The finding of Villar and her colleagues that medication adherence patterns are similar in CPAP users and non-users provides important new evidence that the results of their earlier observational study may not be attributed to a healthy user bias, at least as it relates to and can be measured by pharmacy prescription-refill records. Their current study, however, does not completely resolve the issue. One of the study's limitations is the collection of CPAP and medication adherence data over widely different time periods. A second limitation is the failure to track daily CPAP and medication adherence.
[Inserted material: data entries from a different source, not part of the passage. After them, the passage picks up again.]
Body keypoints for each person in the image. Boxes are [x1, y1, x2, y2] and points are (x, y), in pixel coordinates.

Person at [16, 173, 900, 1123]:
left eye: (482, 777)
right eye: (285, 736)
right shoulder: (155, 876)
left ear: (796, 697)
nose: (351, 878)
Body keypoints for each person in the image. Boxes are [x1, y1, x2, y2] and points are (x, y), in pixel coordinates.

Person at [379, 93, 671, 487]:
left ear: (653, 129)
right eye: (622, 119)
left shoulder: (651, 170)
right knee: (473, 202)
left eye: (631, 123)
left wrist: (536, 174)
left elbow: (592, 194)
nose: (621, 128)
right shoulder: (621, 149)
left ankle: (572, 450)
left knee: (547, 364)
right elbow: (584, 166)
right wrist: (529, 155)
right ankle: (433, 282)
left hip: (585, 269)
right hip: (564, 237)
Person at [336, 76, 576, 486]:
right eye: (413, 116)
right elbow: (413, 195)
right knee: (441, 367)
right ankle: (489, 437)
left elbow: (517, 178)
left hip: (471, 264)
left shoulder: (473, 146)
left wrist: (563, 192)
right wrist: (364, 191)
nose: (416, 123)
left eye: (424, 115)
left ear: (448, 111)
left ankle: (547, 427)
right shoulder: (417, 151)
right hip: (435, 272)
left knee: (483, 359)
It is possible that a more refined tracking of daily CPAP usage and daily pill taking for cardiovascular conditions may yet demonstrate some association between nonadherent behaviors in these separate domains of medical care. Moreover, other factors that may have influenced cardiovascular outcomes, such as diet and exercise, were not examined and may have differed between the two groups. Of note, behavior may differ across different patient populations. Therefore, it may not be possible to generalize results from one center. Additional studies addressing the above issues relative to CPAP use and healthy user bias are needed.
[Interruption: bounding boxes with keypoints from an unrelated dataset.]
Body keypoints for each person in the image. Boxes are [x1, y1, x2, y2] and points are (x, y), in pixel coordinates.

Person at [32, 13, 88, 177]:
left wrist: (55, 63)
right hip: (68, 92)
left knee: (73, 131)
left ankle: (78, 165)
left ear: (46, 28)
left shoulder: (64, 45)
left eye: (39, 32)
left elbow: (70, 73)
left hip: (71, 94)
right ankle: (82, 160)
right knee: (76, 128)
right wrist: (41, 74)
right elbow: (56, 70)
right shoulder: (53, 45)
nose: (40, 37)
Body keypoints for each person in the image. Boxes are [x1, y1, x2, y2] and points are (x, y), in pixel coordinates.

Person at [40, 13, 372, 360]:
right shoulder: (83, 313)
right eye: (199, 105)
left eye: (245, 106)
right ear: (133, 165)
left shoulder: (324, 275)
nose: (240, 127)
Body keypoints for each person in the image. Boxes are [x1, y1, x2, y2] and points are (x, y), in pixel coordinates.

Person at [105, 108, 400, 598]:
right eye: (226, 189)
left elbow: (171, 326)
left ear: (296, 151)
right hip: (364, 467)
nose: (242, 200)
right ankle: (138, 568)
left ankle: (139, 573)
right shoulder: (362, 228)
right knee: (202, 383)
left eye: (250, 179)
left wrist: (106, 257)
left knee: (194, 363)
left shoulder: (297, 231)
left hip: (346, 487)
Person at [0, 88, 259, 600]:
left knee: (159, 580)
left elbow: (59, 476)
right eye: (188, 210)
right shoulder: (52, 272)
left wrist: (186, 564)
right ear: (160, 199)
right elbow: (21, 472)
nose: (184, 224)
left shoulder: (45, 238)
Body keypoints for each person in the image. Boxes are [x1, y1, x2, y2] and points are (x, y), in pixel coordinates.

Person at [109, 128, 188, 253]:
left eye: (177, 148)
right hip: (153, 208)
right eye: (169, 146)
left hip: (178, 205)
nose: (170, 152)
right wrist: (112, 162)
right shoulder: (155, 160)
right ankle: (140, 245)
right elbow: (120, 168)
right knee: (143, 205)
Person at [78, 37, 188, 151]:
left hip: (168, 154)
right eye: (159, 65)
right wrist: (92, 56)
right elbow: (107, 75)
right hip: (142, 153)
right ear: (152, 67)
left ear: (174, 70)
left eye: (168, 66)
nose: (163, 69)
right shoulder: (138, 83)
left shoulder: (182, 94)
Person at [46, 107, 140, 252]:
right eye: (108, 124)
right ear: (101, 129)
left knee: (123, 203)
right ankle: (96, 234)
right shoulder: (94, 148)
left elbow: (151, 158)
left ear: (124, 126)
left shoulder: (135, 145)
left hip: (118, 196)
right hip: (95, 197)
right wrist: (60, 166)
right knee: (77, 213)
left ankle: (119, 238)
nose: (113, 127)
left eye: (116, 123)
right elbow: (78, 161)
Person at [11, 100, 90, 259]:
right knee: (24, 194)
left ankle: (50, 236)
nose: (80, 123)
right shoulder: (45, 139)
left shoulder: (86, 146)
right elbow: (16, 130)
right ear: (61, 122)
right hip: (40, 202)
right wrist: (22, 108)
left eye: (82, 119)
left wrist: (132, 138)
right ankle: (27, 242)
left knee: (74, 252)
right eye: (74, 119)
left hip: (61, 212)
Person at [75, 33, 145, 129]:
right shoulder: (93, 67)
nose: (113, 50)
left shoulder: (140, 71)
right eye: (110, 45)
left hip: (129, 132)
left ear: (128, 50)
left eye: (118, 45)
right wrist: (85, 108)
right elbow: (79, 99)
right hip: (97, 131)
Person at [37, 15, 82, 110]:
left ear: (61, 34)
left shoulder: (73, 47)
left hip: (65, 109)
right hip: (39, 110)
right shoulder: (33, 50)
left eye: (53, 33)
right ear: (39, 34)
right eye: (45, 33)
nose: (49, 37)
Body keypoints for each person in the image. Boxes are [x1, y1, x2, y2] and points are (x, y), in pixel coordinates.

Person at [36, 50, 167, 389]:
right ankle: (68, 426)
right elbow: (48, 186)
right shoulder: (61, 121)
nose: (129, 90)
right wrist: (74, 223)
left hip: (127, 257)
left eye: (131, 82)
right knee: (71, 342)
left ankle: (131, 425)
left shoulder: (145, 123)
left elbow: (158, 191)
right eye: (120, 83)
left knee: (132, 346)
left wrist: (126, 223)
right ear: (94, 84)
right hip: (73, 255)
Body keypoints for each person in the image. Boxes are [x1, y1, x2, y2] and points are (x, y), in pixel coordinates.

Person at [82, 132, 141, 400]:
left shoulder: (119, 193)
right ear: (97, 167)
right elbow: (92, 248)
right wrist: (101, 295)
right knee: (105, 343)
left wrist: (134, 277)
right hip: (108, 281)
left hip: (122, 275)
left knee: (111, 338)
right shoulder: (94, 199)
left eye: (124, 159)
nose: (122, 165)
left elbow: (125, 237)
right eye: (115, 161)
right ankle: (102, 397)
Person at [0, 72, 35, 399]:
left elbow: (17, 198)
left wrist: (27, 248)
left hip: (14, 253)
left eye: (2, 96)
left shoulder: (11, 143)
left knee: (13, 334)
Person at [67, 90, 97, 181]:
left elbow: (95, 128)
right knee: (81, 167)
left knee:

Despite these limitations, the study of Villar and colleagues provides an excellent example of how behavioral measures controlling for potential confounding factors can be incorporated into and strengthen future observational studies. In light of the ethical challenge of conducting randomized controlled trials of CPAP therapy that would deny treatment to patients with moderate to severe OSA, well-conducted observational studies such as those from these Spanish investigators are providing mounting evidence of a causal relationship between OSA and cardiovascular outcomes.
DISCLOSURE STATEMENT
Dr. Kuna has received support from Philips Respironics and has received the use of equipment for federally funded studies from Philips Respironics and Embla. Dr. Platt has indicated no financial conflicts of interest.